(Beginning of Document passage)

So let us approach the throne of grace [of the Father] with the confidence to speak freely, that we might receive [His] mercy and gain [His] favor to help us in our time of need.
Hebrews 4:16

 

At present, our heavenly Father is seated on His royal throne in the third heaven, separated from this impure world, directing the progress of the plan through which the present conflict with the devil and his forces is being resolved through Jesus Christ, the King of Kings and Lord of Lords.

(2) Immediately I came to be in the Spirit, and, behold, a throne had been placed in the [third] heaven, and [some] One was sitting [upon it]. (3) And the One sitting [on the throne was] similar in appearance to a gemstone of jasper or sardius.
Revelation 4:2-3

As we have seen before, the original temple, palace, headquarters of God was not in the third heaven but here on earth – before, that is, the universe was devastated in judgment as a consequence of Satan's rebellion.

I kept looking until thrones were set down and the Ancient of Days (i.e., the Father) took His seat.  His attire was white as snow, as was the hair of His head, [white] like the purest wool.  His throne was aflame with fire, and its wheels were a blazing fire.
Daniel 7:9

As may be inferred from the passage above (and from many other places in scripture as well[32]), the Father's throne has wheels because it is an instrument of warfare, a chariot conveyed into battle by the four cherubim (Ezek.1:4-26; 10:6-17; cf. Is.6:1-6; Rev.4:6; 4:8; 4:9; 5:6; 5:8; 5:11; 5:14; 6:1; 6:6; 7:11; 14:3; 15:7; 19:4).[33]  Readers are encouraged to review these important matters where they are treated elsewhere.[34]  Apropos of our present study is the critical point that prayer on the part of believers in Christ, the subject of our current context verse, cannot be properly understood apart from the conflict in which we are all presently engaged.  Prayer is a weapon or, to put things into modern military context, a request for "fire support".  Anyone with a modicum of conversance with the American experience of warfare in the last hundred years or so will understand the importance of the role of supporting arms, tanks, artillery, naval gunfire, aircraft and the like, to all of this country's military endeavors.  In victory (and even in defeat), such support has for many decades now been a if not the critical factor in preserving the lives of infantry in contact with the enemy. 

(1) And when He opened the seventh seal, there was silence in heaven for about half an hour. (2) And I saw the seven angels who stood before God, and seven trumpets were given to them. (3) And another angel with a golden censer came and stood by the altar, and much incense was given to him so that he might offer it for the prayers of the saints on the golden altar in front of the throne. (4) And smoke from the incense went up from the hand of the angel before God for the prayers of the saints. (5) Then the angel took the incense holder and filled it with fire from the altar and threw it to the earth. And there occurred thunderous voices and flashes of lightning and an earthquake.

(End of Document passage)
(Beginning of Data supplied)

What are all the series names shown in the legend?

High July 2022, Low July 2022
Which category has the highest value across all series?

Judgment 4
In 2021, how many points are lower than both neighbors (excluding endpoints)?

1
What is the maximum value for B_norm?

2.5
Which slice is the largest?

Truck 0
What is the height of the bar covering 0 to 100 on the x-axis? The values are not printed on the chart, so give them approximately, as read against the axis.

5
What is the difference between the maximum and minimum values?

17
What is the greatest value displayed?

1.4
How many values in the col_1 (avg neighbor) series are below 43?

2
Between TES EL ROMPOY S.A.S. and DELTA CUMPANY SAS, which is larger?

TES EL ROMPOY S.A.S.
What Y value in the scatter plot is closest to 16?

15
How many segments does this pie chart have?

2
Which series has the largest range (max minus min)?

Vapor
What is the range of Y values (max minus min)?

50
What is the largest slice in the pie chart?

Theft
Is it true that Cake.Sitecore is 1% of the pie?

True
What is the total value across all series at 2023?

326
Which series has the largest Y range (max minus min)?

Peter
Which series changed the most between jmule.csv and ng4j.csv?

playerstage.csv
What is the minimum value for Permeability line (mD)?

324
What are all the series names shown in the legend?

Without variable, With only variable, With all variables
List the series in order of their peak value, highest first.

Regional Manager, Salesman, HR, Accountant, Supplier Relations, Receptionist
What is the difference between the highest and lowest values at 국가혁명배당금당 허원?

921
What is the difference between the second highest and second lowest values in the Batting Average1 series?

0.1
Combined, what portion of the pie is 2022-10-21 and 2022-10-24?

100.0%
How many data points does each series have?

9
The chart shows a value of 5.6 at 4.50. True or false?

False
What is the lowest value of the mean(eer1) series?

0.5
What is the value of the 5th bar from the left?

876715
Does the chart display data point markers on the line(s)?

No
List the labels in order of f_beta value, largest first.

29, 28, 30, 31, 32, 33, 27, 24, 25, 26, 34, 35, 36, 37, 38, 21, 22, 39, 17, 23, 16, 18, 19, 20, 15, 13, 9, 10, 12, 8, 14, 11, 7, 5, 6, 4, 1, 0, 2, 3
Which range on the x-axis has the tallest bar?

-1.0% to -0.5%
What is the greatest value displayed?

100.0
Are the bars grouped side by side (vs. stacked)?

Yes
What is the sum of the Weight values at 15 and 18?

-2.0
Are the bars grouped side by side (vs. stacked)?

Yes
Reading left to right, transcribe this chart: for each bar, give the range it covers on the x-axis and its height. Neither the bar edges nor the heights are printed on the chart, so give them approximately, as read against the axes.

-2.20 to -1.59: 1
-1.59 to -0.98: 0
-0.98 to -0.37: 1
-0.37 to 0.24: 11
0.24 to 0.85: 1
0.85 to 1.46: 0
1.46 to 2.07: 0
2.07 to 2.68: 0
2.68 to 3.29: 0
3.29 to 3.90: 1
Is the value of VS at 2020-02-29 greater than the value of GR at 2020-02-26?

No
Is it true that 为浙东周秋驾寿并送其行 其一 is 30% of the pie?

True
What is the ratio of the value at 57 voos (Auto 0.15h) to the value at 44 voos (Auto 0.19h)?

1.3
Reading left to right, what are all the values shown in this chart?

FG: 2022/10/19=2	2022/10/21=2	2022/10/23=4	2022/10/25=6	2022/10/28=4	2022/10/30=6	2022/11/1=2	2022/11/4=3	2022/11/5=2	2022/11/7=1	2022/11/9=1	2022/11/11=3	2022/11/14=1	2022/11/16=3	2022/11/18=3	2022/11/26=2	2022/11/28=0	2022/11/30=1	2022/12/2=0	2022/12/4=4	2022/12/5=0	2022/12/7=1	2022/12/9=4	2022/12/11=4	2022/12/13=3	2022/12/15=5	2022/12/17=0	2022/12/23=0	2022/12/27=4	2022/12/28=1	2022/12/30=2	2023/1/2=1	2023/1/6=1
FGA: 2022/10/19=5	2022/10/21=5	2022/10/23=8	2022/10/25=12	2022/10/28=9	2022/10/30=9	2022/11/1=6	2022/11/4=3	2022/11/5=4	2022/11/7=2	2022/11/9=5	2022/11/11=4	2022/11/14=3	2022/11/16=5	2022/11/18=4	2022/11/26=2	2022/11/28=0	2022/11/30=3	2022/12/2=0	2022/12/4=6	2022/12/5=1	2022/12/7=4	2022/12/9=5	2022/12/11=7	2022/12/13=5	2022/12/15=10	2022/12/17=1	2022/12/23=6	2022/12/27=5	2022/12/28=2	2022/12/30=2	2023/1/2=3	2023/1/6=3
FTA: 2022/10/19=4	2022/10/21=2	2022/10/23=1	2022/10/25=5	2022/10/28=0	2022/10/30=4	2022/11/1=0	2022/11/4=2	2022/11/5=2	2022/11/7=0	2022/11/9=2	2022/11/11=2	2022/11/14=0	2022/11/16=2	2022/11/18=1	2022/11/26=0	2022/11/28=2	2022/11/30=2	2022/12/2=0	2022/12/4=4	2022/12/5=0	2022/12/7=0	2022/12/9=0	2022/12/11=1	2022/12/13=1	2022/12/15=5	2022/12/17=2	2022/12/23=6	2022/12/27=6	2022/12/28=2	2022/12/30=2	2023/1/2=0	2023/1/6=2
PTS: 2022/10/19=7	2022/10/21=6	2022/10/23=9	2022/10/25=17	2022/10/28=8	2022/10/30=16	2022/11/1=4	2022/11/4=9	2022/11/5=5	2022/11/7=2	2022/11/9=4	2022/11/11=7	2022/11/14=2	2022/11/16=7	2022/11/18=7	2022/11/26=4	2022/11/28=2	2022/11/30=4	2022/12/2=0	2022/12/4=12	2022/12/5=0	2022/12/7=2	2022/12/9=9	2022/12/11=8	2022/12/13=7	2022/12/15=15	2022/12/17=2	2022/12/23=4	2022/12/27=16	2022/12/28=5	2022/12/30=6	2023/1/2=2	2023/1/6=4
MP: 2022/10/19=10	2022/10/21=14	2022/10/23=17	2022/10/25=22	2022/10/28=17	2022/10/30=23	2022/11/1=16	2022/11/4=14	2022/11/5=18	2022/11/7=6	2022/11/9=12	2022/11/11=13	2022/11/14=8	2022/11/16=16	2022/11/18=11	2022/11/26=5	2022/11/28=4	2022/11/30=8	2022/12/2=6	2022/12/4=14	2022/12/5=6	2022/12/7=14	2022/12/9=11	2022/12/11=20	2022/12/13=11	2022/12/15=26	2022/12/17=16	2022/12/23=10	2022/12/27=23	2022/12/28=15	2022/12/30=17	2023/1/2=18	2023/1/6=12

(End of Data supplied)

Task requirements:
1. Can you update the records, starting at the very first one and ending at the line containing "Between TES EL", so that "maximum" becomes "highest" and nothing else changes?
2. Can you write what comes next in the passage on prayer and the Father's throne?

Task-by-task outputs:
1.
What are all the series names shown in the legend?

High July 2022, Low July 2022
Which category has the highest value across all series?

Judgment 4
In 2021, how many points are lower than both neighbors (excluding endpoints)?

1
What is the highest value for B_norm?

2.5
Which slice is the largest?

Truck 0
What is the height of the bar covering 0 to 100 on the x-axis? The values are not printed on the chart, so give them approximately, as read against the axis.

5
What is the difference between the highest and minimum values?

17
What is the greatest value displayed?

1.4
How many values in the col_1 (avg neighbor) series are below 43?

2
Between TES EL ROMPOY S.A.S. and DELTA CUMPANY SAS, which is larger?

2.
Revelation 8:1-5

Analogously to the casting down of fire upon the earth in response to prayer in the passage above referencing the onset of the Tribulation, we believers have the great right and privilege to call down divine help at any time in our support in whatever trouble we may find ourselves.  When facing threats to our very lives, as in the passage above, it is not unprecedented for God's response to our requests to be literally "fiery" and dramatic (e.g., Ps.18:6-17), as will be the case oftentimes during the Tribulation, especially at its end.

(5) [These tribulations which you are enduring] are evidence of the righteous judgment of God in His [judging] you to be worthy of His kingdom on behalf of which you are also suffering.  (6) Since indeed it is just for God to repay with tribulation those who are subjecting you to tribulation, (7) and to give you who are being distressed relief along with us at the revelation of our Lord Jesus from heaven with His powerful angels, (8) wreaking vengeance in a flame of fire upon those who do not know God and do not obey the gospel of our Lord Jesus.
2nd Thessalonians 1:5-8

But while military firepower can often be a blunt instrument – and even with all too much frequency fall upon friendly forces by mistake – prayer is far more surgical and has the added benefit of being directed by the perfect "support liaison":  God knows what we need far better than we do.

(7) "And when you pray, do not keep on babbling like pagans, for they think they will be heard because of their many words. (8) Do not be like them, for your Father knows what you need before you ask him."
Matthew 6:7-8 NIV

God's answering of our prayers is always perfect, never harming us, even on those occasions when what we ask for specifically out of at least partial ignorance would really be the last thing we need.

(7) "Ask, and it will be given to you; seek, and you will find; knock, and it will be opened to you. (8) For everyone who asks receives, and he who seeks finds, and to him who knocks it will be opened. (9) Or what man is there among you who, if his son asks for bread, will give him a stone?  (10) Or if he asks for a fish, will he give him a serpent? (11) If you then, being evil, know how to give good gifts to your children, how much more will your Father who is in heaven give good things to those who ask Him!"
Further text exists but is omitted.